■ **ARBEITSAUFTRAG A**
Gib aus dem Text über elektronische Kunst alles von „Ahmt die elektronische“ bis hinunter zu „und gesehen hat.“ Wort für Wort wieder.
======== TEXT ZUR PRÜFUNG
Ahmt die elektronische Kunst den idiotischen Zeitgeist "In kürzester Zeit immer mehr und schneller" nach, dann jagt sie auch pro Sekunde immer mehr und mehr Worte und Bilder immer schneller durch den Bildschirm – nur weil das technisch machbar ist – obwohl es eigentlich idiotisch ist: denn nach einigen Sekunden, weiß man – wenn die Töne und Bilder nur so vorbeirasen – gar nicht mehr, was man gehört und gesehen hat.

Diese Idiotie, alles zu machen, was technisch machbar ist und sei es noch so idiotisch – ist nicht nur eine Geisteskrankheit der elektronischen Kunst – sondern eine, die schon die längste Zeit im zwanzigsten Jahrhundert ihr Unwesen getrieben hat und deren Folgen das Ozonloch und die Umweltverschmutzung sind! Aus dieser Idiotie sollte die elektronische Kunst was lernen, indem sie nicht alles macht was technisch machbar ist – sondern sich vorher fragt, ob es auch sinnvoll ist – alle Sekunden eine Unzahl von Tönen und Bildern durch den Bildschirm rasen zu lassen – ist jedenfalls idiotisch: weil nach kurzer Zeit niemand mehr weiß, was er gesehen oder gehört hat! Was ich so idiotisch finde ist: daß bei den Ausstellungen über elektronische Kunst – die größte Aufmerksamkeit all dem gilt, was schon wieder technisch machbar ist – aber leider nie der entscheidenden Frage – ist das Machbare auch gut für die Menschen oder ist es schädlich? Schädlich ist dieses Bombardieren mit Krach und rasenden Bildern schon allein deshalb: weil die Quantität der Wahrnehmung zunimmt – die Tiefe und die Intensität also die Qualität der Wahrnehmung abnimmt! Die Abnahme der Qualität ist idiotisch!! Diese Idiotie der elektronischen Kunst bekümmert und schmerzt mich deswegen zutiefst, weil ich einer Sparte der elektronischen Kunst – nämlich der Videokunst zum Licht der Welt verholfen habe und deshalb auch um ihre weitere Entwicklung besorgt bin! So ist mein persönlicher Beitrag zu ihrer Entwicklung ein kritischer und konstruktiver: Indem ich die Idioten des Zeitgeistes nicht nachmache – wie zum einen dieses gedankenlose Machen von allem, was technisch machbar ist und zum anderen dieses Bombardieren mit immer mehr Krach und rasenden Bildern – sondern dieser Idiotie etwas entgegensetze: Die elektronischen Göttinnen der Stille, Konzentration und Langsamkeit!
================
======== AUFLISTUNG ZUR ÜBUNG
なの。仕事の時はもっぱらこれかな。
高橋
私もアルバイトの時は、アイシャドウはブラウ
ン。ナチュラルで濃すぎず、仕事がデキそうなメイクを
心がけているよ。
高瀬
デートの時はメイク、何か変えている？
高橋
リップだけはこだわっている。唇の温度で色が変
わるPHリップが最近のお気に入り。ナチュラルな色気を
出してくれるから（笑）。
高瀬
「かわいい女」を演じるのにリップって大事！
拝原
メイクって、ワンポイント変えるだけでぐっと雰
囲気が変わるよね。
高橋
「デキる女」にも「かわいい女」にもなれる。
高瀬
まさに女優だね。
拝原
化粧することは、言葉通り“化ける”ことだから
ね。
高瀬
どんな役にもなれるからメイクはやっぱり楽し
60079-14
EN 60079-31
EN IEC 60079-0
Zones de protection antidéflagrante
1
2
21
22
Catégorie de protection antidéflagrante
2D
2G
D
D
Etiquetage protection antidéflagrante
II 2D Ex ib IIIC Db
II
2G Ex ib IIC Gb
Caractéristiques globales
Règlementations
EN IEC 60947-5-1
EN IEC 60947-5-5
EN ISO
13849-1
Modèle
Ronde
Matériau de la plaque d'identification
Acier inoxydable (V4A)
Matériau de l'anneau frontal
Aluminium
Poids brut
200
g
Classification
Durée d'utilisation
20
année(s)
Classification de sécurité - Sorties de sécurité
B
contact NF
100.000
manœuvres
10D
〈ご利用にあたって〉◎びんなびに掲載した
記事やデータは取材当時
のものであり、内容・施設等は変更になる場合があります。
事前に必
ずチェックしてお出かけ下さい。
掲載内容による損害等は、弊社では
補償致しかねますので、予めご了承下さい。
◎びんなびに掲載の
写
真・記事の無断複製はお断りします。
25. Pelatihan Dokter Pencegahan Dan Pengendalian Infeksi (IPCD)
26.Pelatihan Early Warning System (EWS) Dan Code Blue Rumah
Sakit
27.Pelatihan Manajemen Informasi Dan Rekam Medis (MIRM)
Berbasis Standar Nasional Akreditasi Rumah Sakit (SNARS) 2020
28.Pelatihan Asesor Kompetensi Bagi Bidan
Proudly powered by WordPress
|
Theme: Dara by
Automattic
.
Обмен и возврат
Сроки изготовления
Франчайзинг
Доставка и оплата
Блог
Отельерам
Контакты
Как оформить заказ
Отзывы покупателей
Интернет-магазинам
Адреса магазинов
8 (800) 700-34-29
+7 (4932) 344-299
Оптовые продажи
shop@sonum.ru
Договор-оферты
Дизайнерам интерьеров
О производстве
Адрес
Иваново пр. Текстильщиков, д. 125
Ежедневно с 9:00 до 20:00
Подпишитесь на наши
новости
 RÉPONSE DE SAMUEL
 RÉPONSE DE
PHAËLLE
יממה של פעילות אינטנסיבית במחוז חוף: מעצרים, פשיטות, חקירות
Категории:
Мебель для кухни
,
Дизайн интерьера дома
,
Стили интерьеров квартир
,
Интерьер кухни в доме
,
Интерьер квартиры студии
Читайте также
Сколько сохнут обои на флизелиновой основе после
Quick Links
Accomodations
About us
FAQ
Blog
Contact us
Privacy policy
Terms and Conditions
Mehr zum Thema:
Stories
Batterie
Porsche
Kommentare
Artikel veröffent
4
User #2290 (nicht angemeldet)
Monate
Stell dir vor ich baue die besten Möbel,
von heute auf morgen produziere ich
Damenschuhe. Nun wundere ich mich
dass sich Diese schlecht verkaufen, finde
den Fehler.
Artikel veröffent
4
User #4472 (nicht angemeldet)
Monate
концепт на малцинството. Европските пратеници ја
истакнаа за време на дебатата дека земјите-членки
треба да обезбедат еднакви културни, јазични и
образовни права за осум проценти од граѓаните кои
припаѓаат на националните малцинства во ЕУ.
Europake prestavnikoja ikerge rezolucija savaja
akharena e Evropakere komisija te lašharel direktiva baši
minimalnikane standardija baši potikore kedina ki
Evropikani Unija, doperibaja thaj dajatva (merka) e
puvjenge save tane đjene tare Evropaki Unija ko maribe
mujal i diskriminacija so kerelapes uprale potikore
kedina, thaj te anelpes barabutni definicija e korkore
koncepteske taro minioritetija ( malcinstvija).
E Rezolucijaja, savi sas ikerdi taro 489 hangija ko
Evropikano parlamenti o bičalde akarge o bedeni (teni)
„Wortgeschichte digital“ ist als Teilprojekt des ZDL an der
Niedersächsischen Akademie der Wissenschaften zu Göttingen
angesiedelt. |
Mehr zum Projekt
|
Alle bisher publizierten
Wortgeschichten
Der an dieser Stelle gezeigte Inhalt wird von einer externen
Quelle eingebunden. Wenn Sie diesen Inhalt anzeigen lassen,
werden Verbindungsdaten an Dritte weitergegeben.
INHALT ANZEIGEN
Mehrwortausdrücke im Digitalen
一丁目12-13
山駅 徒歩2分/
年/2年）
================
■ **ARBEITSAUFTRAG B**
Zitiere aus der Auflistung alles vom Anfang bis hinunter zur Zeile mit „Acier inoxydable (V4A)“, diese Zeile eingeschlossen.

■ **ERGEBNIS DER ÜBUNG A**
Ahmt die elektronische Kunst den idiotischen Zeitgeist "In kürzester Zeit immer mehr und schneller" nach, dann jagt sie auch pro Sekunde immer mehr und mehr Worte und Bilder immer schneller durch den Bildschirm – nur weil das technisch machbar ist – obwohl es eigentlich idiotisch ist: denn nach einigen Sekunden, weiß man – wenn die Töne und Bilder nur so vorbeirasen – gar nicht mehr, was man gehört und gesehen hat.

■ **ERGEBNIS DER ÜBUNG B**
なの。仕事の時はもっぱらこれかな。
高橋
私もアルバイトの時は、アイシャドウはブラウ
ン。ナチュラルで濃すぎず、仕事がデキそうなメイクを
心がけているよ。
高瀬
デートの時はメイク、何か変えている？
高橋
リップだけはこだわっている。唇の温度で色が変
わるPHリップが最近のお気に入り。ナチュラルな色気を
出してくれるから（笑）。
高瀬
「かわいい女」を演じるのにリップって大事！
拝原
メイクって、ワンポイント変えるだけでぐっと雰
囲気が変わるよね。
高橋
「デキる女」にも「かわいい女」にもなれる。
高瀬
まさに女優だね。
拝原
化粧することは、言葉通り“化ける”ことだから
ね。
高瀬
どんな役にもなれるからメイクはやっぱり楽し
60079-14
EN 60079-31
EN IEC 60079-0
Zones de protection antidéflagrante
1
2
21
22
Catégorie de protection antidéflagrante
2D
2G
D
D
Etiquetage protection antidéflagrante
II 2D Ex ib IIIC Db
II
2G Ex ib IIC Gb
Caractéristiques globales
Règlementations
EN IEC 60947-5-1
EN IEC 60947-5-5
EN ISO
13849-1
Modèle
Ronde
Matériau de la plaque d'identification
Acier inoxydable (V4A)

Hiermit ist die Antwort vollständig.